Destas e de outras composições nasceu o álbum "Guerreira", lançado na última quinta (3) no Sesc Pompeia. Há 18 anos "limpa", Esmeralda formou-se em jornalismo, escreveu dois livros e, agora, realiza seu sonho: cantar.

Alexandre Nunis/Divulgação
Ex-moradora de rua, Esmeralda Ortiz lança CD com suas composições
Ex-moradora de rua, Esmeralda Ortiz lança CD com suas composições

sãopaulo - Qual é a sua história com o samba?
Esmeralda - Com dez anos, quando eu estava na rua, tive contato com a música. O Toniquinho Batuqueiro [compositor] ia lá no Anhangabaú e tirava a cola de todo mundo. Ele parava com um caminhão e entregava instrumentos, ensinava a gente a tocar. A partir daí montamos nossa bandinha e eu cantava. Minha primeira música foi "Criança Esperança", que era uma homenagem ao ECA. Mas, com o crack, tudo isso se desfez.

As composições do CD são suas?
Várias são, mas tem Pixinguinha, Candeia, Katia Pretel [do Samba da Vela], Luizinho Mixaria, que mora na rua... Metade dos compositores faz parte de alguma comunidade da cidade.

A Esmeralda de hoje é mais escritora, cantora ou mãe?
Decidi fazer da minha vida um bolo e fatiar em partes. Quando saí da rua, não podia ir direto para o samba, ia dar merda. Aí pensei: Dona Ivone Lara é formada, Martinho da Vila também, preciso estudar. Escrevi meu primeiro livro com apoio do Gilberto Dimenstein, tive meu filho, terminei a faculdade de jornalismo. Só depois me senti realmente preparada para a música.

O que acha das ações da prefeitura para o combate ao crack?
Vou falar com uma experiência pessoal. Meu irmão morou na rua por 32 anos. Ele ficava entre o viaduto Alcântara Machado e a Sé. De tanto ficar por ali, o pessoal arrumou um trabalho. Agora, ele acabou de alugar a primeira casa da vida dele: um quarto e uma cozinha. E ainda levou uma menina que morava na rua e um bebê. Ele foi comigo fazer feira e até chorou. Você tem noção do que é isso? Acho legal a prefeitura dar trabalho. Claro que nem todo mundo usará de forma coerente, mas quem realmente quer e necessita, vai.

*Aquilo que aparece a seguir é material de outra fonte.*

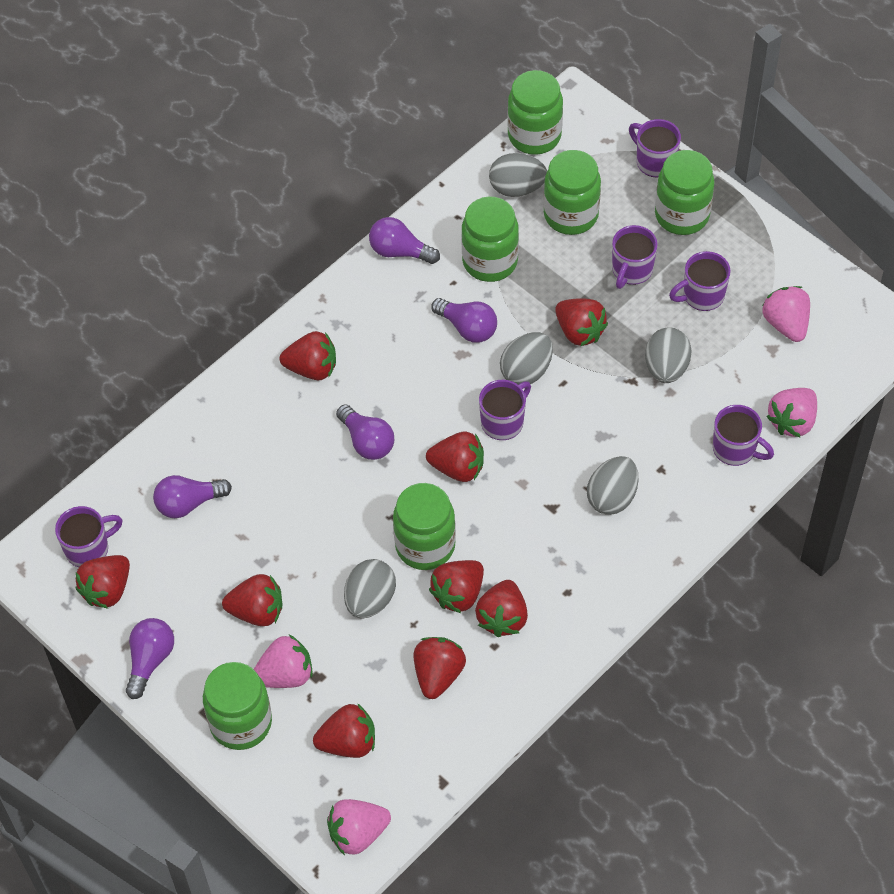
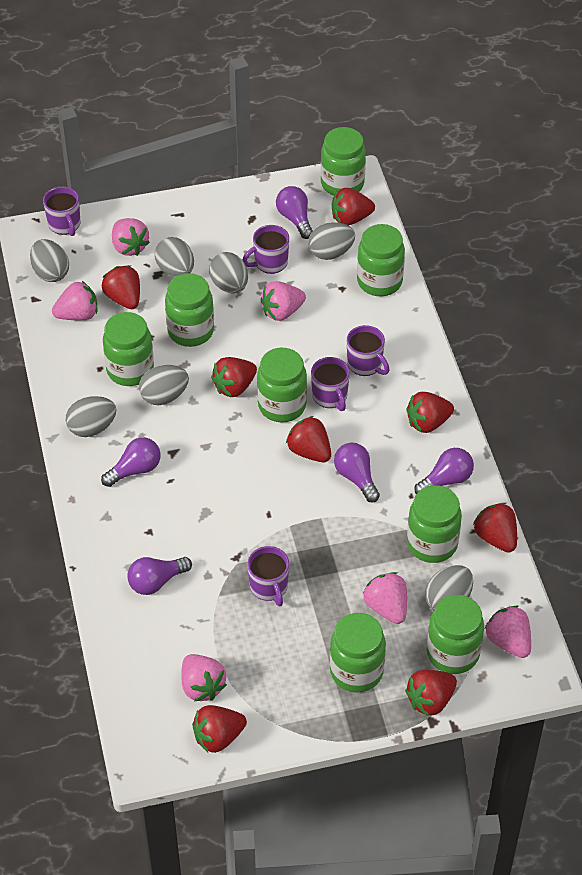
green jar: [203,662,272,750] [393,483,456,570] [461,196,519,282] [507,70,563,155] [543,150,601,235] [655,150,715,235] = 6 -> [103,312,154,386] [165,273,214,347] [257,348,307,422] [321,127,366,196] [330,613,386,693] [357,224,405,296] [407,485,462,563] [427,595,484,674] = 8
grey egg: [344,559,396,619] [489,153,547,197] [500,332,553,384] [587,456,638,515] [645,327,692,383] = 5 -> [30,239,69,282] [66,396,116,437] [139,365,189,405] [155,237,194,277] [209,252,248,293] [308,222,355,260] [425,565,473,610] = 7
pink strawberry: [254,635,313,688] [327,799,391,855] [762,286,810,342] [766,388,817,438] = 4 -> [52,281,97,320] [112,218,150,256] [181,654,227,702] [260,281,306,321] [363,572,407,624] [485,606,531,658] = 6
purple mug: [55,506,123,567] [479,380,531,440] [612,225,658,289] [629,119,681,178] [669,251,731,311] [713,405,774,466] = 6 -> [43,187,80,236] [243,225,289,274] [247,546,289,606] [311,357,350,411] [347,325,390,376] = 5
red strawberry: [75,555,130,609] [222,574,282,626] [280,331,336,380] [313,703,375,758] [414,637,466,699] [426,432,484,482] [429,560,484,613] [475,580,528,637] [555,298,608,346] = 9 -> [102,265,140,309] [192,705,247,753] [211,357,257,397] [286,416,331,462] [332,188,375,226] [405,670,457,716] [406,392,454,433] [473,503,517,553] = 8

O que falta para acabar com o crack em São Paulo?
Interesse, isso virou jogo de política. Tem que trabalhar a pessoa, a família, e dar condições. Hoje, só se aborda essa questão porque ela atingiu a classe média. Quando eram só os pretinhos fumando pedra, ninguém queria saber. Enquanto o crack for trabalhado com discriminação e indiferença, enquanto for campanha eleitoral, não vai mudar. Eu fui uma sortuda, e não fui achada pela mídia. Fui resgatada por alguém que me olhou como ser humano. Tem que ter alguém no poder que trabalhe junto com a sociedade civil.